— Begin Input material —

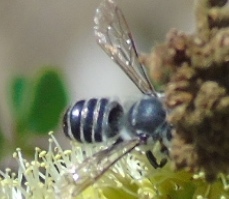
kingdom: Animalia
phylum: Arthropoda
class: Insecta
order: Hymenoptera
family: Megachilidae
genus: Megachile
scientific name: Megachile
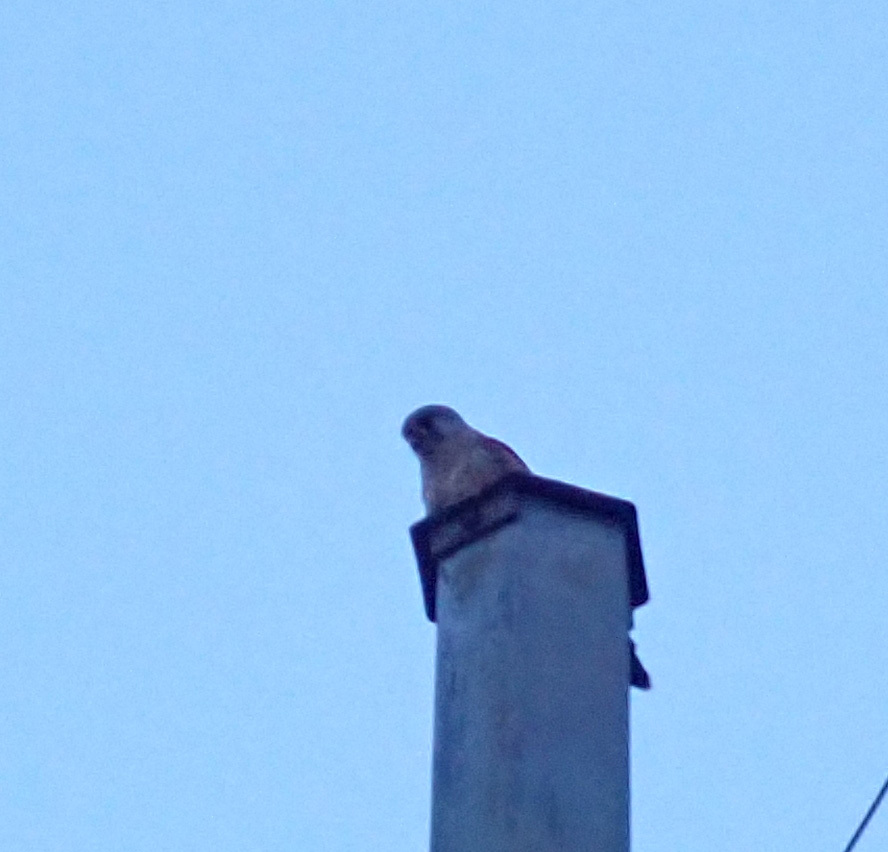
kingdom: Animalia
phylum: Chordata
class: Aves
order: Falconiformes
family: Falconidae
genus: Falco
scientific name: Falco tinnunculus
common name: Common kestrel
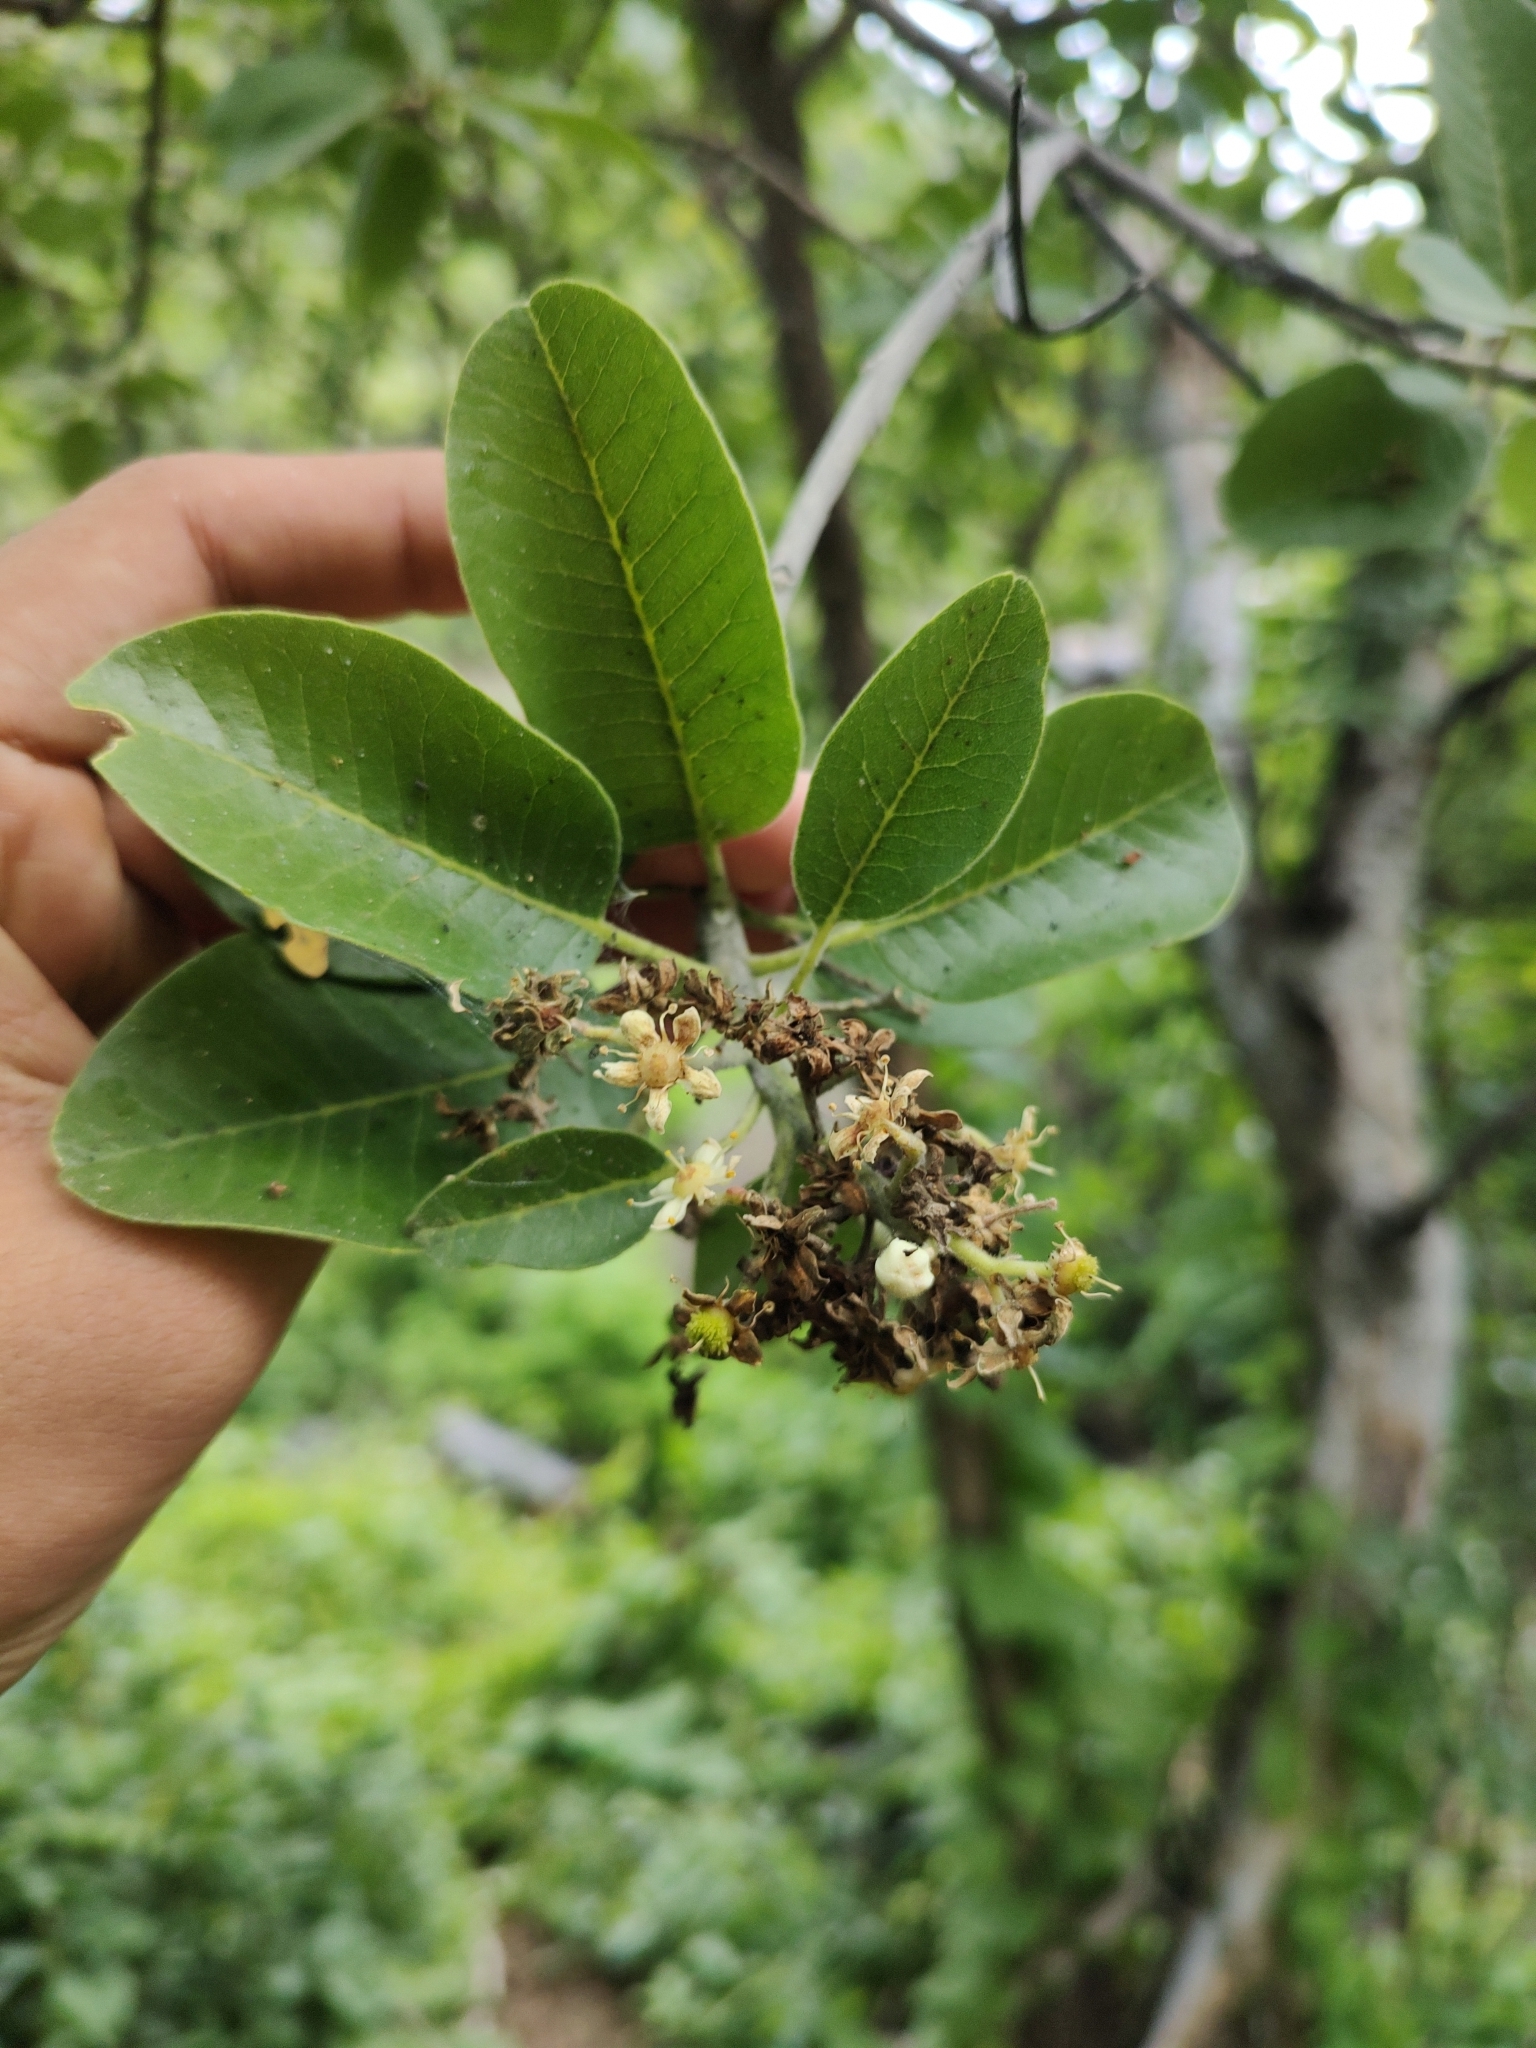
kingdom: Plantae
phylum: Tracheophyta
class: Magnoliopsida
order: Sapindales
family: Rutaceae
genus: Esenbeckia
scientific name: Esenbeckia flava
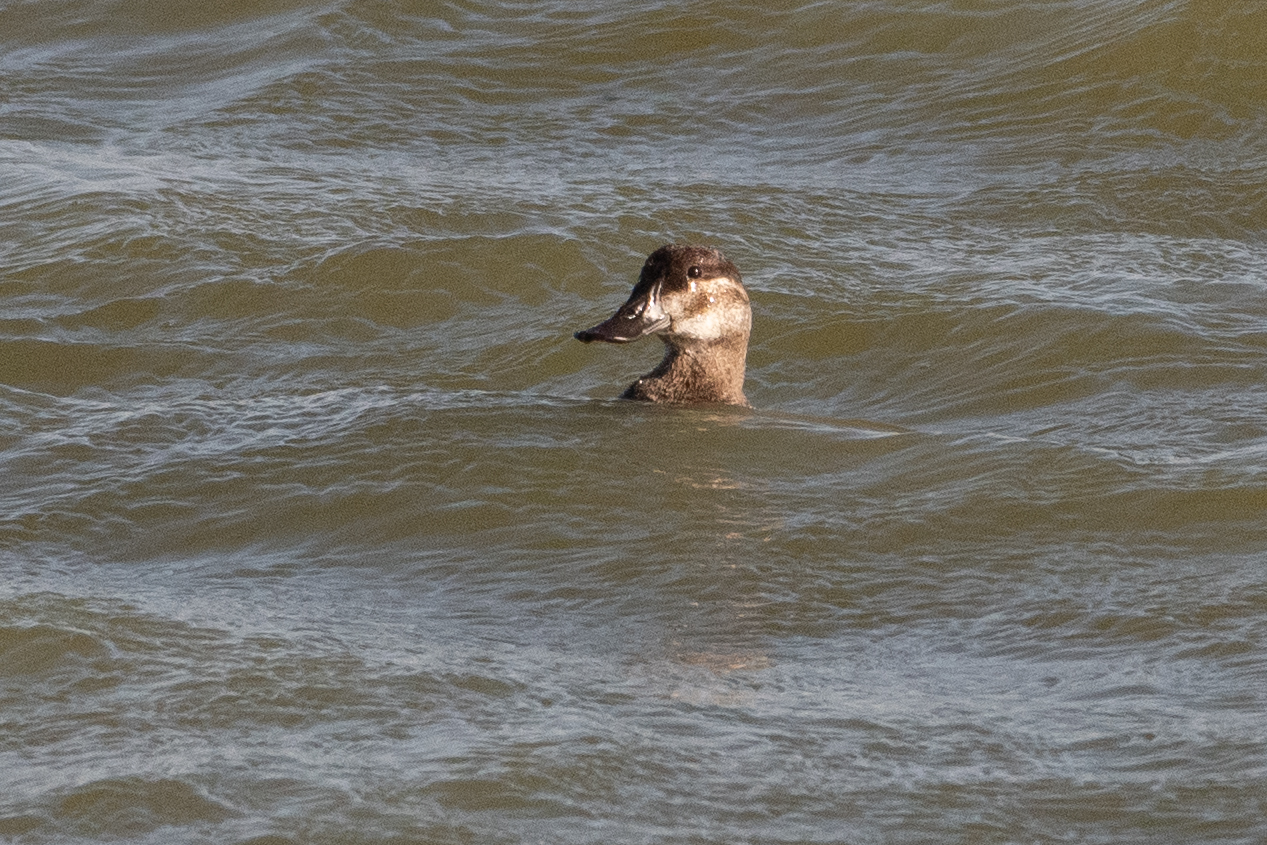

— End Input material —

Copy every line of the data above word for word, leaving out the pictures.

kingdom: Animalia
phylum: Arthropoda
class: Insecta
order: Hymenoptera
family: Megachilidae
genus: Megachile
scientific name: Megachile
kingdom: Animalia
phylum: Chordata
class: Aves
order: Falconiformes
family: Falconidae
genus: Falco
scientific name: Falco tinnunculus
common name: Common kestrel
kingdom: Plantae
phylum: Tracheophyta
class: Magnoliopsida
order: Sapindales
family: Rutaceae
genus: Esenbeckia
scientific name: Esenbeckia flava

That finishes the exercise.